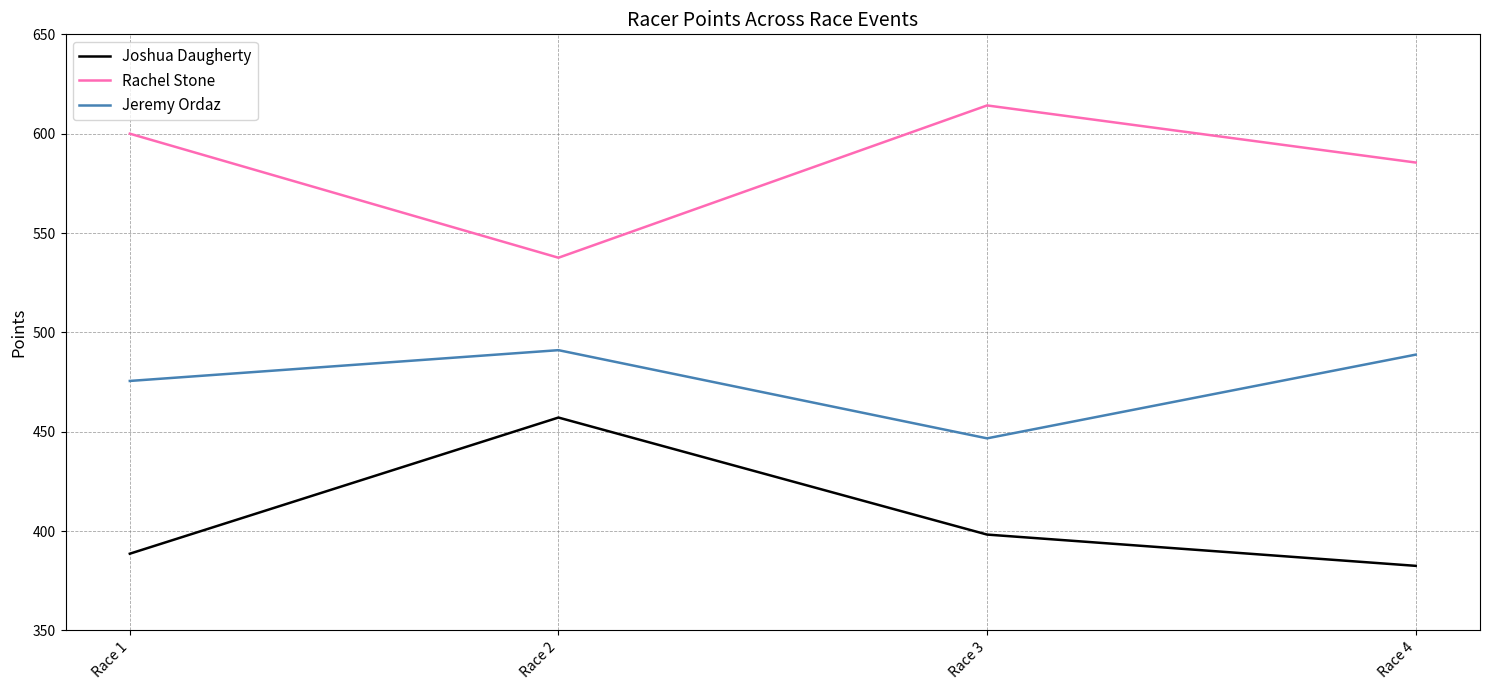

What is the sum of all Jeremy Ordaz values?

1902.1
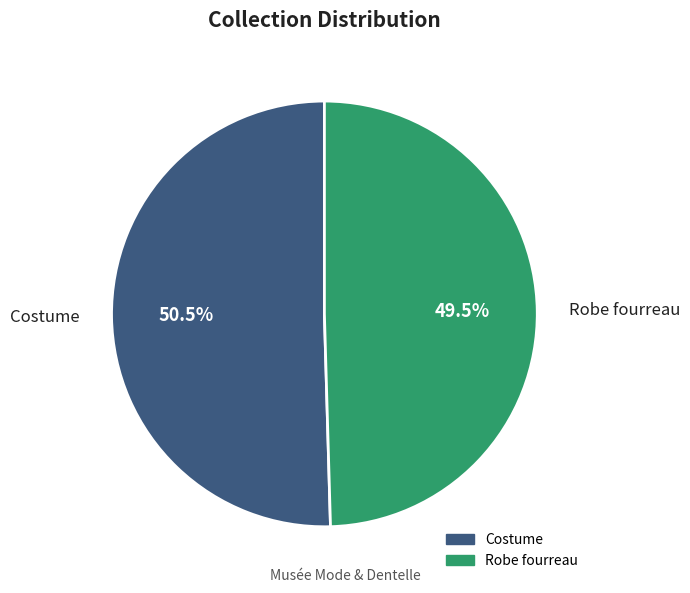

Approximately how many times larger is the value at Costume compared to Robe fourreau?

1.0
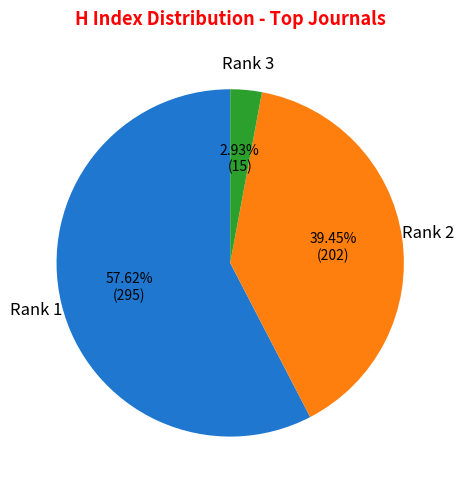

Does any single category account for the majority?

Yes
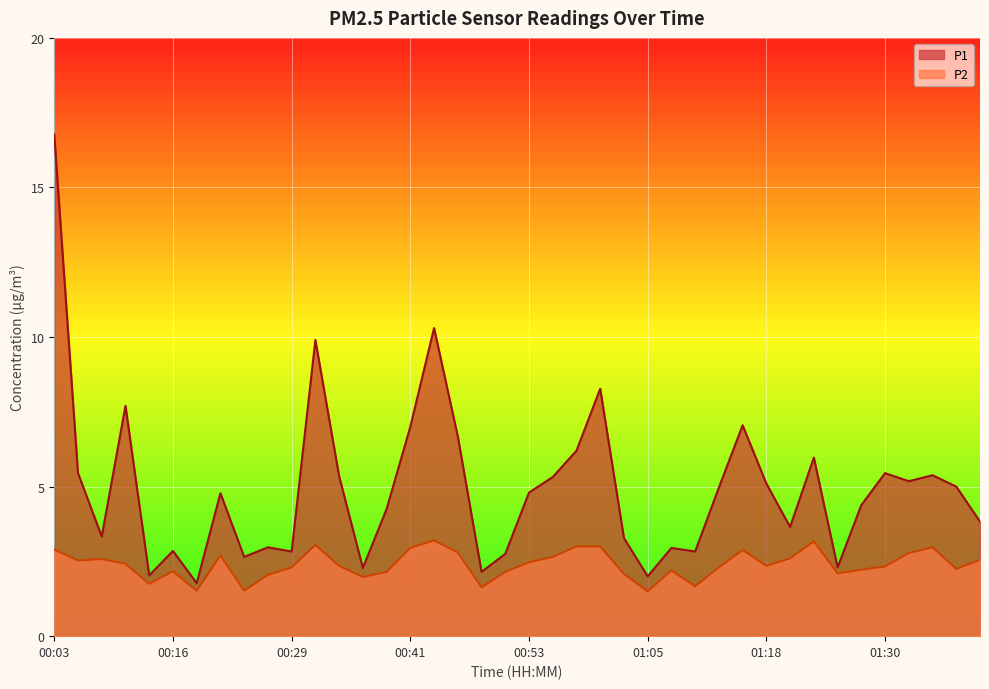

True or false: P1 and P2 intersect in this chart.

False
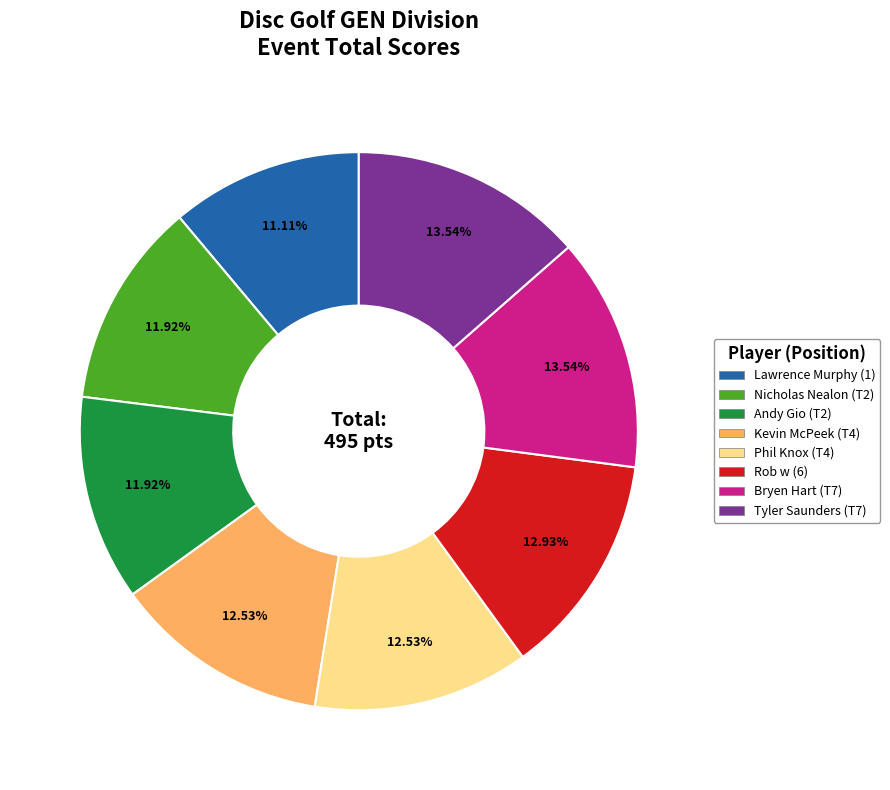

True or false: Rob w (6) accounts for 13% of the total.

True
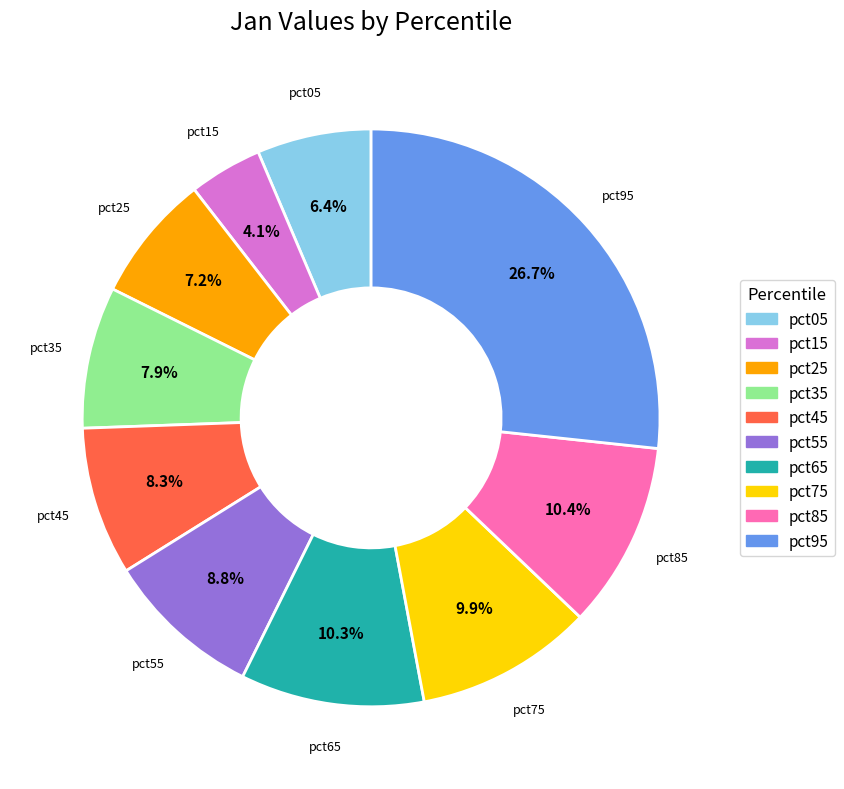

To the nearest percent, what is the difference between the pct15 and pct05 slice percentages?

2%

---------------

_Assignment_
Reproduce the lines of text in the data above word for word, leaving out the pictures.

_Response to this task_
What is the sum of all Jeremy Ordaz values?

1902.1

Approximately how many times larger is the value at Costume compared to Robe fourreau?

1.0

Does any single category account for the majority?

Yes

True or false: P1 and P2 intersect in this chart.

False

True or false: Rob w (6) accounts for 13% of the total.

True

To the nearest percent, what is the difference between the pct15 and pct05 slice percentages?

2%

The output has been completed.